Once my health and strength are back we will begin our Friday Fellowship Drop In. The donated pool table and dart board will join our card and board games.

So, we have lots to pray about. Tag you’re it!

Make Me a Blesser

In the spring of the year, we delight in seeing signs of hope and growth. These signs hearten us as we shake off the affects of winter hibernation. The first crocus, the forsythia bush with its yellow burgeons or the greening lawns whisper at first and then shout, “New Life is on the way!” Such is ‘the Rite of Spring.’ It is an exhilarating time!

I was witness to another delightful sign of hope. It was ‘a sign’  of new life and hope for the local church. A group of about a dozen very ordinary people gather weekly to study a book, “BLESS” by David and Jon Ferguson. It is not just that we are studying this book together, but the excitement involved! There is a palpable commitment and enthusiasm to be a blessing.

God’s original commitment to Abraham was that Abraham would be blessed and that he would be a blessing to the rest of the world. The Fergusons propose that God has not changed strategies. God’s desire for the Church is that we bless the world so God might be glorified.

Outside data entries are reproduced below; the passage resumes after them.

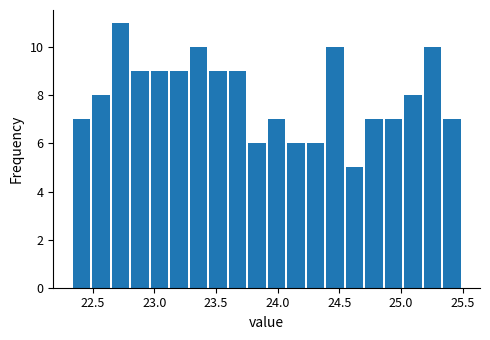

Around what value on the x-axis is the tallest bar? Give the approximate position of its centre, as read against the axis.

22.75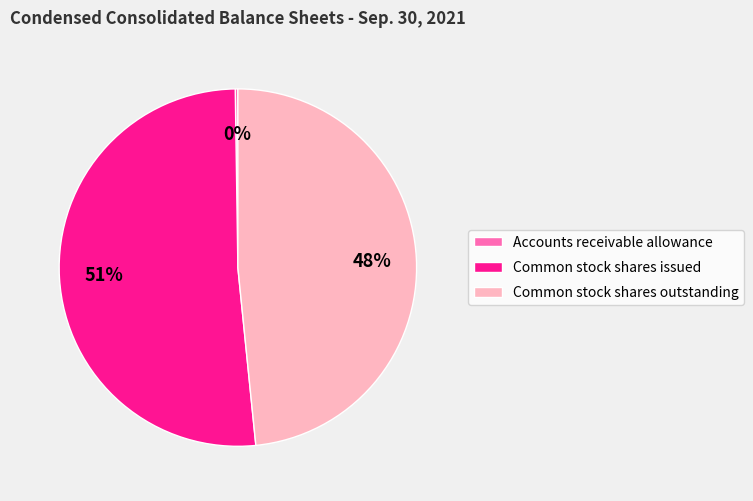

Which slice is the largest?

Common stock shares issued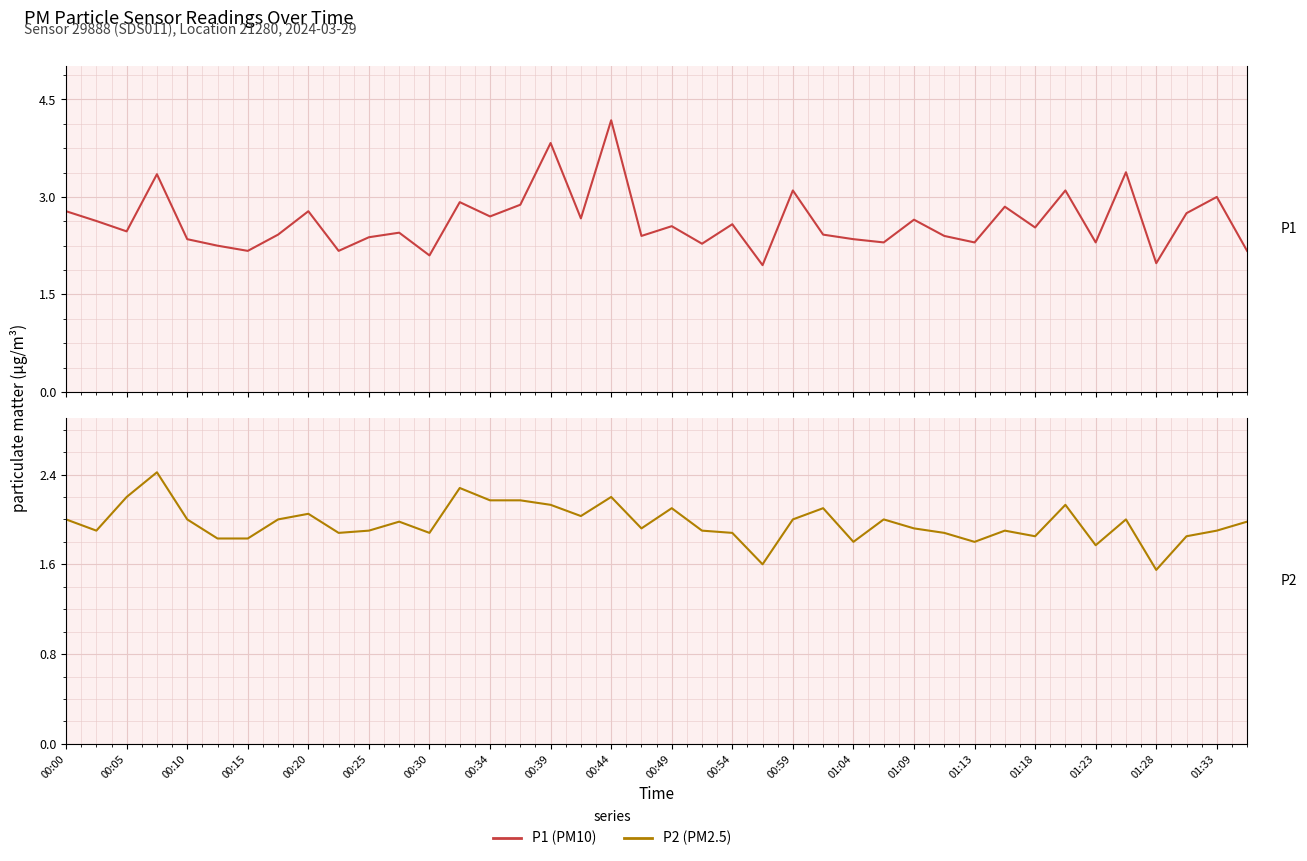

True or false: P1 (PM10) and P2 (PM2.5) intersect in this chart.

False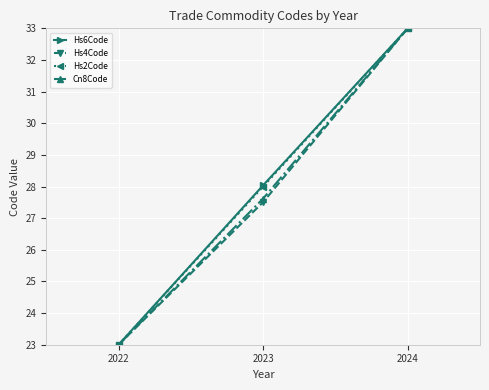

The Hs2Code series shows 23.0 at 2022. True or false?

True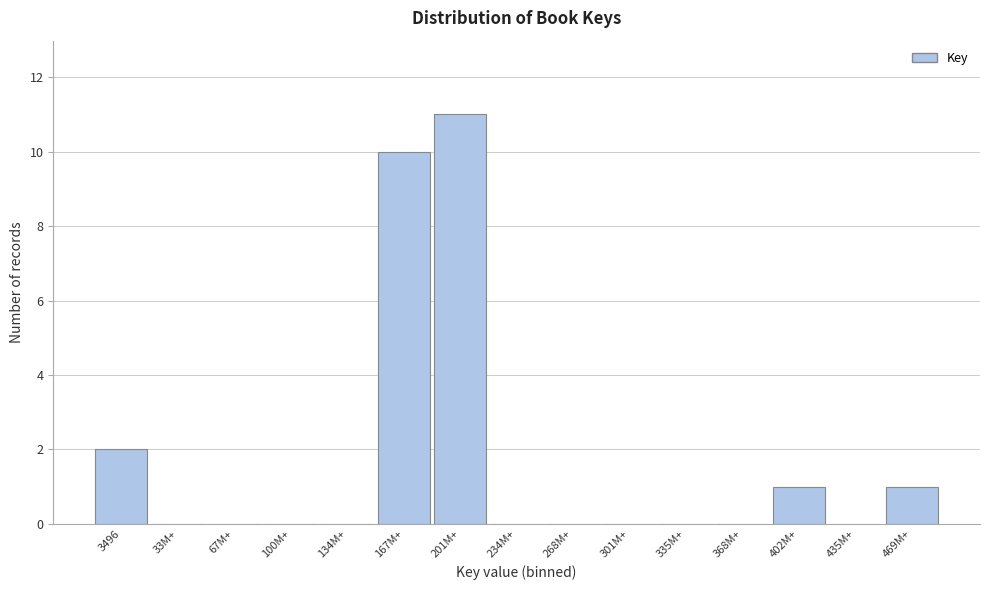

Reading left to right, what are all the values shown in this chart?

3496=2	33M+=0	67M+=0	100M+=0	134M+=0	167M+=10	201M+=11	234M+=0	268M+=0	301M+=0	335M+=0	368M+=0	402M+=1	435M+=0	469M+=1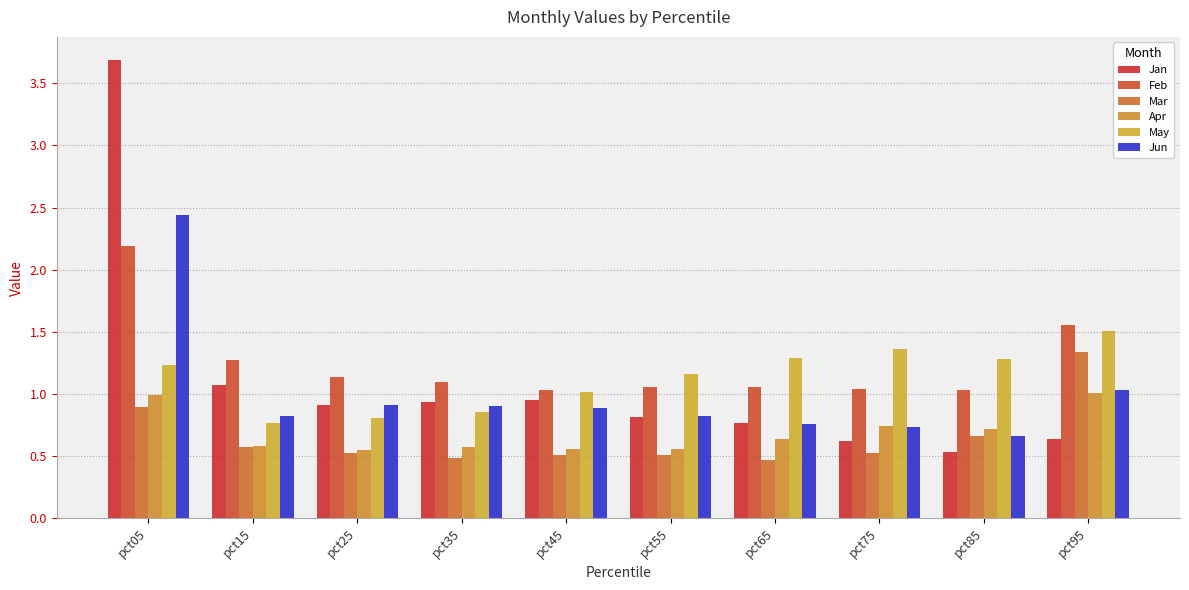

True or false: Jan has a value of 0.9 at pct25.

True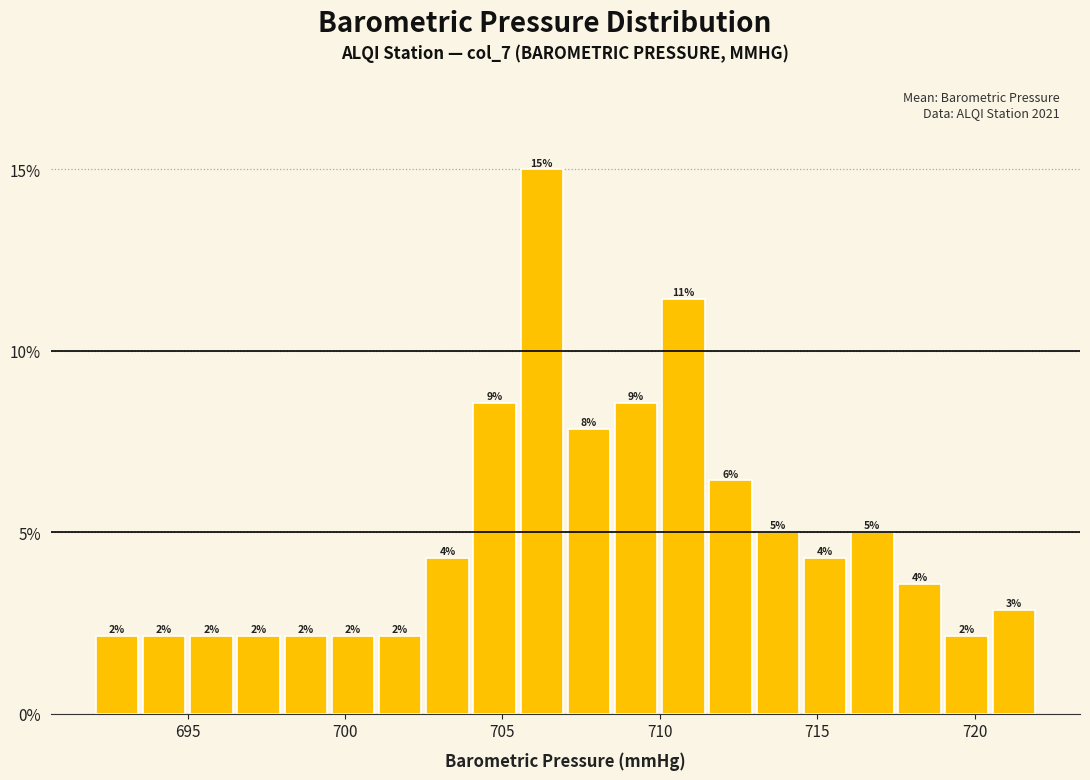

Read against the x-axis, roughly where is the centre of the tallest bar?

706.5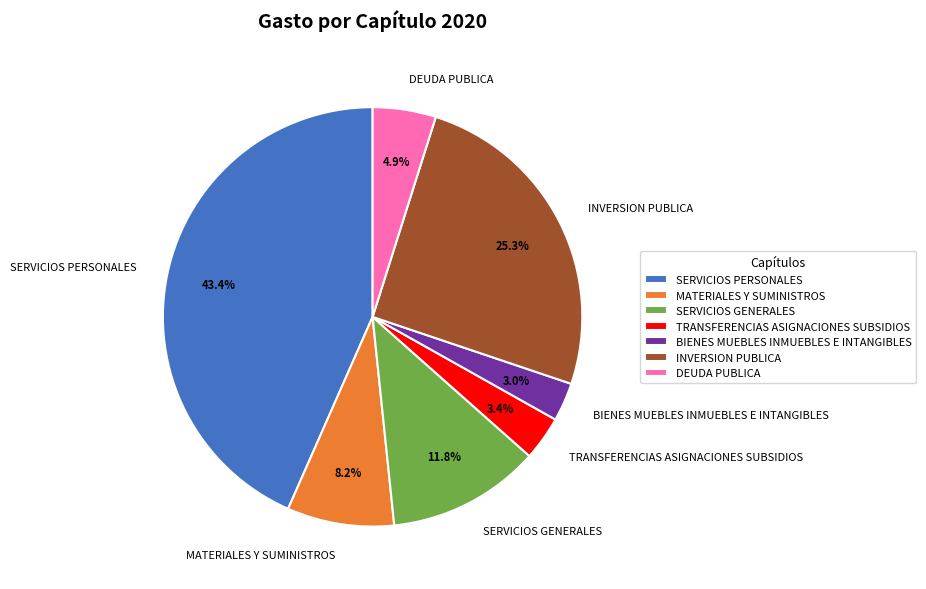

To the nearest percent, what is the combined percentage of INVERSION PUBLICA and TRANSFERENCIAS ASIGNACIONES SUBSIDIOS?

29%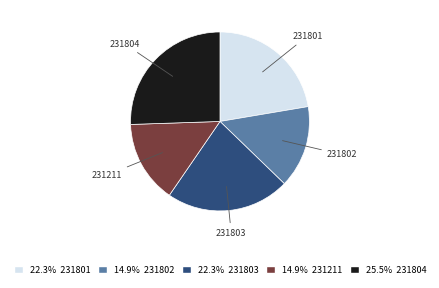

Count the number of slices in the pie.

5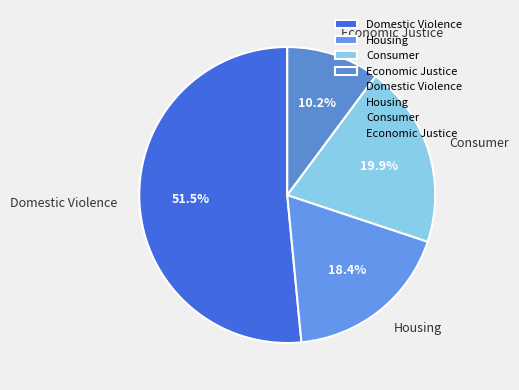

To the nearest percent, what is the difference between the largest and smallest slice percentages?

41%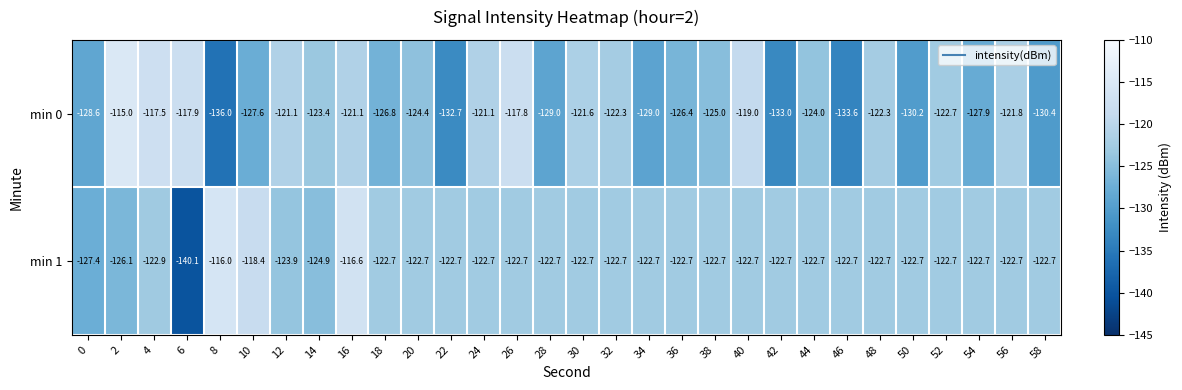

At which category is the sum across all series the highest?

16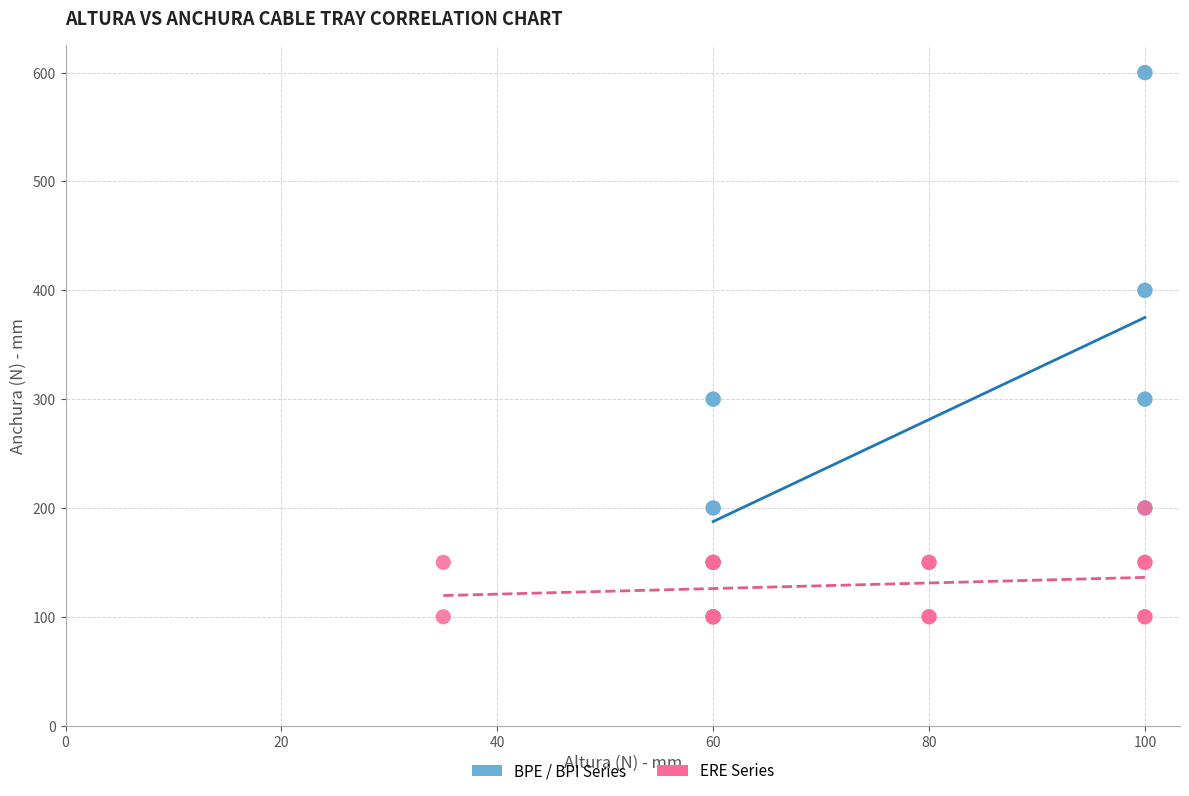

Which series contains the highest Y value?

BPE / BPI Series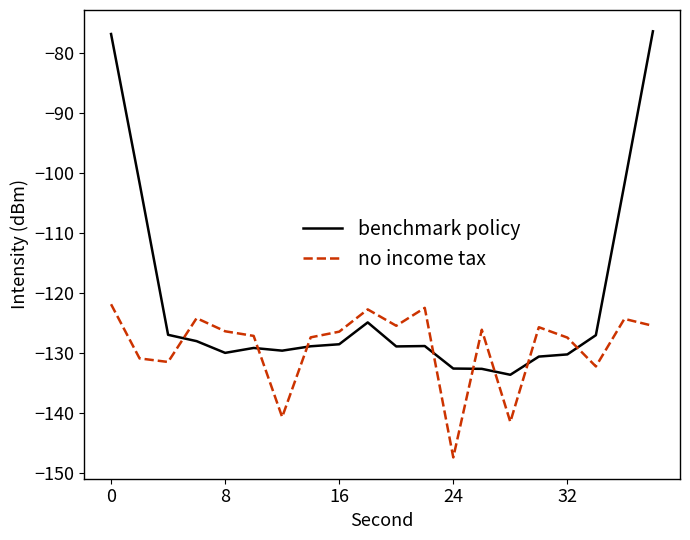

True or false: benchmark policy and no income tax cross at least once.

True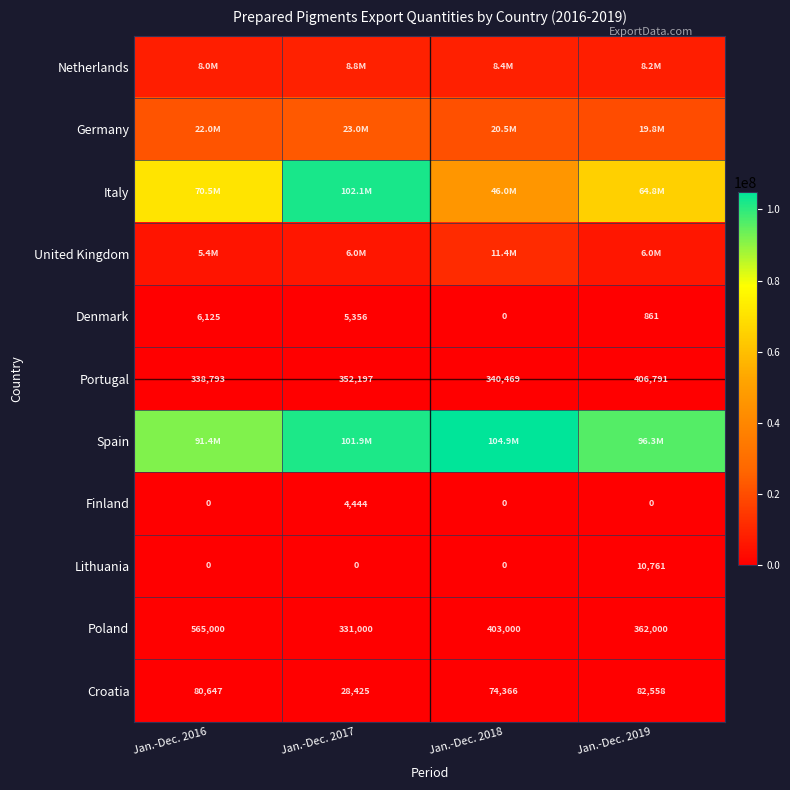

Is it true that Croatia equals 116945 at Jan.-Dec. 2016?

False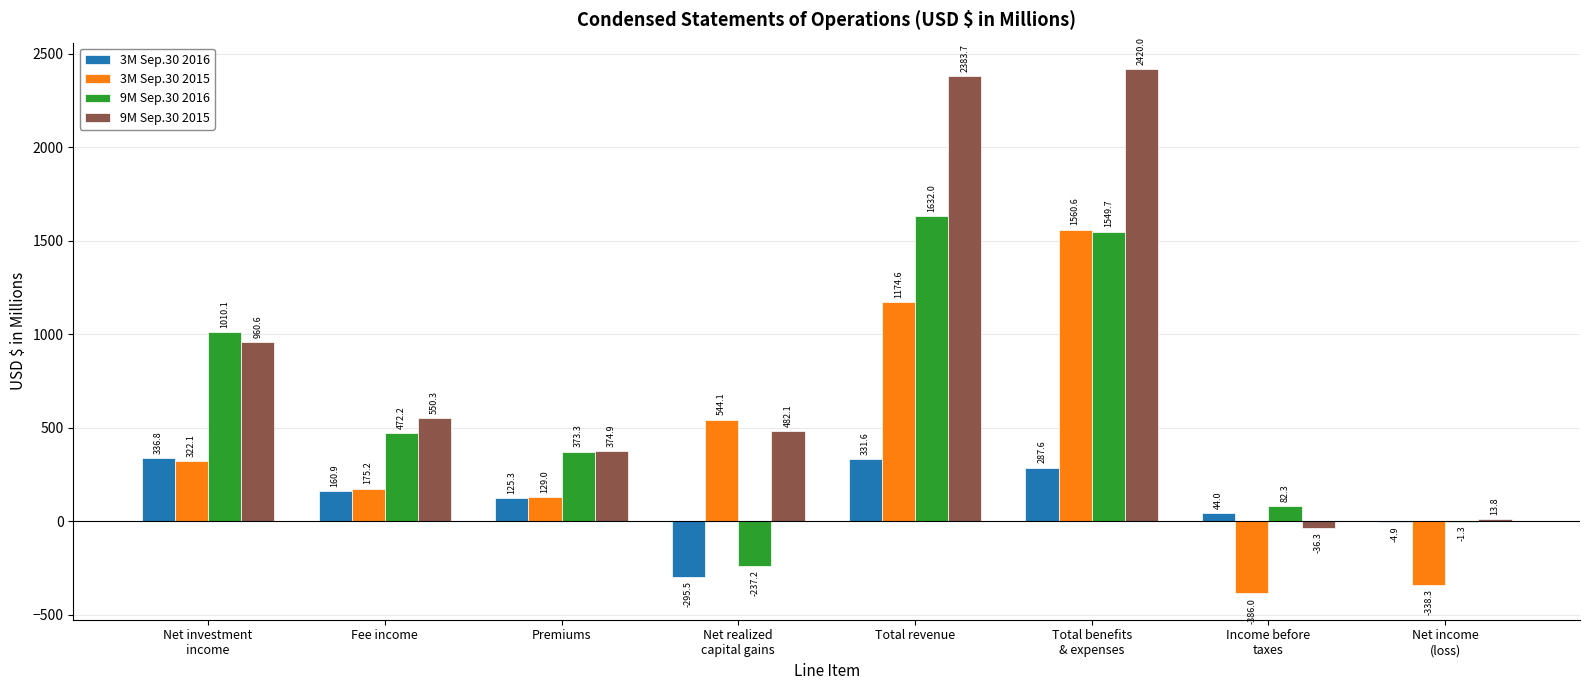

The value of 3M Sep.30 2016 at Total revenue is 331.6. True or false?

True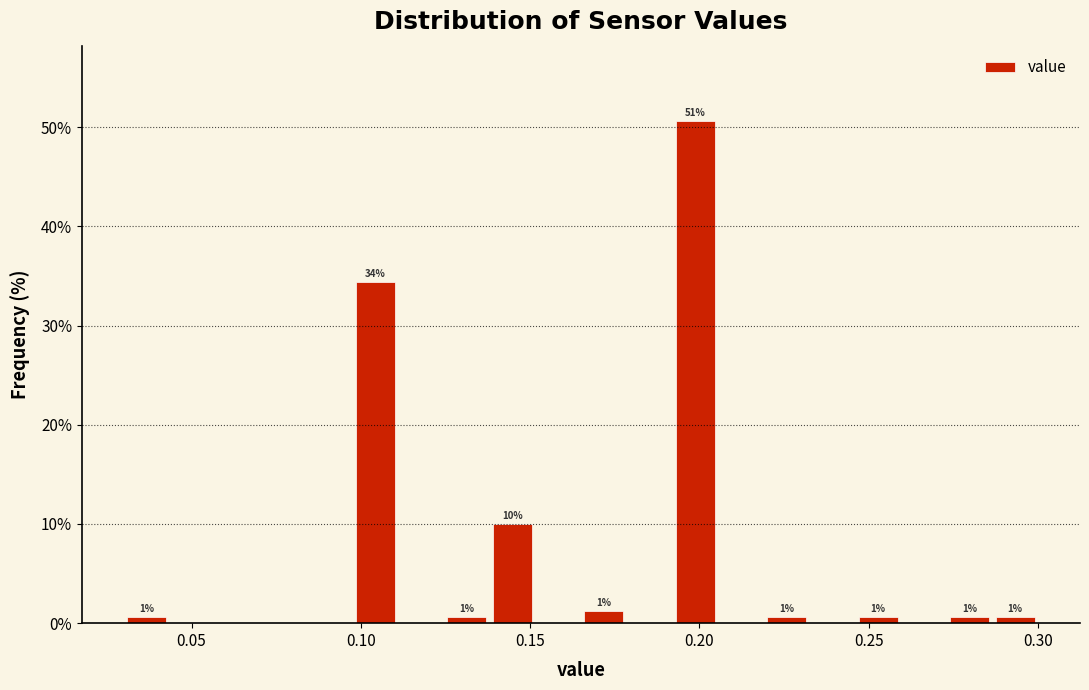

Around what value on the x-axis is the tallest bar? Give the approximate position of its centre, as read against the axis.

0.200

They follow two missionary groups. One is a group of ‘Converters.’ This group was determined to faithfully preach the Word of God so people would hear and respond in faith. The other group were ‘Blessers.’ This group sought to love people and bless them in Jesus’ Name. At the end of the missions the ‘Converters’ had extremely limited success but the ‘Blessers’ reported many more conversions. Blessing rather than converting proved the more effective way!

This past week we read about the importance of prayer in being a blesser. It is after all, only God who can bless! Beginning with prayer puts ‘the horse before the cart.’ Praying also involves us in listening. Jesus says, “My sheep know my voice..” By asking who and how we can bless we discern our Great Shepherd’s voice. We read story after story of people who listened and acted on decided that  the Shepherd’s voice. Then we regaled each other with our own experiences. By the end we decided that enlisting the ‘supernatural’ ought to be the most natural of things for us.

We parted with a commitment to put this to the test in our own lives and to report back next week about our experiences. I am filled with that ‘springtime’ hope. I see signs of a fresh awakening to the possibilities of God blessing our families, neighbourhoods, and community as we seek to bless! This is the very kind of awakening that birthed the early Church. Ordinary people who have experienced God’s blessing choosing to bless others, only the mind of God could conceive such a life-bringing strategy.

This week we had another ‘sign’ of life. Jonathan M. became our newest resident at Threshold House. We are very pleased to have him join us, and we look forward to all God is going to do in and through his life.

Linda and I had a lovely visit with a Mothers’ Union. These lovely ladies had some really creative ways they would like to bless the residents of Threshold House. We look forward to this growing relationship.

We have had several pieces of furniture donated and renovations continue. We held a BBQ for the residents and their families and friends last week We hope this is the first of many such events.

Please keep us in prayer. Linda and I have both had some battles with cold and flu which has depleted our energy. Thanks.